29/7/2016 by Katherine Memery
Over the last few weeks, millennials around the world have been swept up by the Pokémon GO craze and transported back to their childhoods. Using augmented reality, the game is a virtual scavenger hunt where players aim to find and capture 151 characters in the world around them.
While there have been a number of highly addictive gaming fads in recent years, including Candy Crush and Angry Birds, none have been as popular as Nintendo’s latest offering. In the first week of its release, Pokémon GO became the most downloaded smartphone game ever. Even if you don’t play the game yourself, you’ve probably noticed those around you frantically scrambling to catch a Bulbasaur or on the lookout for their nearest Pokéstop.
Unsurprisingly, Pokémon GO has found its way into workplaces across the country. Any app that encourages users to look at their phone, rather than at what they’re working on, is likely to be a concern for employers. It’s true that for some individuals, the game could be a distraction, luring them from away their responsibilities and impacting their productivity. If this is the case in your office, it may be time to gently remind your team of your mobile devices policy. However, most high-performers are able to manage their time efficiently; if an employee is able to maintain their productivity despite playing the game, it may not be a cause for concern.
One perk for bosses is that Pokémon GO is mobile, and requires the user to physically walk around in real life in order to explore the virtual Pokémon world around them. This means it’s not possible for employees to play all day from their desks – although you may find some people taking longer lunch breaks, or venturing out of the office when they would otherwise enjoy their sandwiches at their desk
There are also worries about the security of the game.
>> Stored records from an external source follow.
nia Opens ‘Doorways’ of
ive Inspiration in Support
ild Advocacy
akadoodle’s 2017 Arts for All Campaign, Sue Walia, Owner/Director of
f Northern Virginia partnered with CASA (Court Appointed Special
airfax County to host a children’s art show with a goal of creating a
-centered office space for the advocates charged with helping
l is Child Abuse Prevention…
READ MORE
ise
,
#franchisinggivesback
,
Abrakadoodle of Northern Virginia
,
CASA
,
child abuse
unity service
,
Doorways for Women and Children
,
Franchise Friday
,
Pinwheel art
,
From an employer’s perspective, it’s important that Pokémon GO is not downloaded onto company devices. Not only will the game eat into your firm’s data allowance, but there have been concerns that related apps contain malware which could potentially cause a data leak situation. What’s more, as the game uses a smartphone’s camera function, employees may accidentally record material that leads to privacy issues or data breaches.
However, Pokémon GO isn’t all bad news for bosses. First of all, the app promotes physical activity. Because you have to get out and explore your local area to find Pokémon, Pokéstops or gyms, many users have reported that they have walked more than they have done in years since they started playing the game. Exercise has been proven to improve workers’ mental health and a physically active employee is likely to be more motivated, engaged and off sick less often.
Not only does it promote exercise, but also encourages players to be social and could build team camaraderie. Employees playing Pokémon GO might find themselves bonding over the goings-on at the local gym and teaming up during their lunch break to try and catch a coveted Dratini. Getting out of the office at lunch for some fresh air and a ‘Pokéstroll’ with a colleague is likely to boost a worker’s mood and productivity throughout the afternoon.
You could even capitalise on this social aspect of the game, and use it as a team-building tool. Designating a time for your employees to ‘catch ‘em all’ together is likely to improve team morale and social engagement within your department. In addition, if an employee knows they have a Pokémon-catching opportunity to look forward to they may be less likely to try and play during work hours.
To make sure you stay on top of the constantly evolving technological world we live in, it’s important to recognise the possibilities that could arise because of augmented and virtual reality. The augmented reality of Pokémon GO has created a basis upon which future technology will develop. It’s possible that similar technologies may result in easier remote working and more creative interaction within your future workforce. Embracing the game that’s captured the imagination of millions will mean that, in technological terms, you stay one step ahead of the competition.
Pokémon GO offers players the chance to escape from the real world and enter an augmented reality. It lets us take our minds off the everyday worries as well as the larger global concerns we face today. When played in an individual’s free time, the game is generally harmless, as long as it doesn’t disrupt their work and they are aware of their environment and the people around them.
How to make the most of Pokémon GO in the workplace
While a workforce completely immersed in the world of Pokémon GO isn’t ideal, if played appropriately, there are a number of ways the game could positively impact your workplace. In short, the game has the potential to make your employees more motivated, less stressed and more social.
However, to make sure that it doesn’t impinge too much on their workload and concentration, it’s important that the situation is carefully managed. Clearly define and communicate your company’s rules on using mobile devices in the office and encourage colleagues to catch Pokémon with their peers during their lunch break to limit use during working hours.
While you may be tempted to ban the game outright, doing this may put you in danger of damaging morale and lead to employees playing the game in secret. Instead, try to look at the positive effects of Pokémon GO and welcome the increased social interaction and improved team spirit workforce it could bring.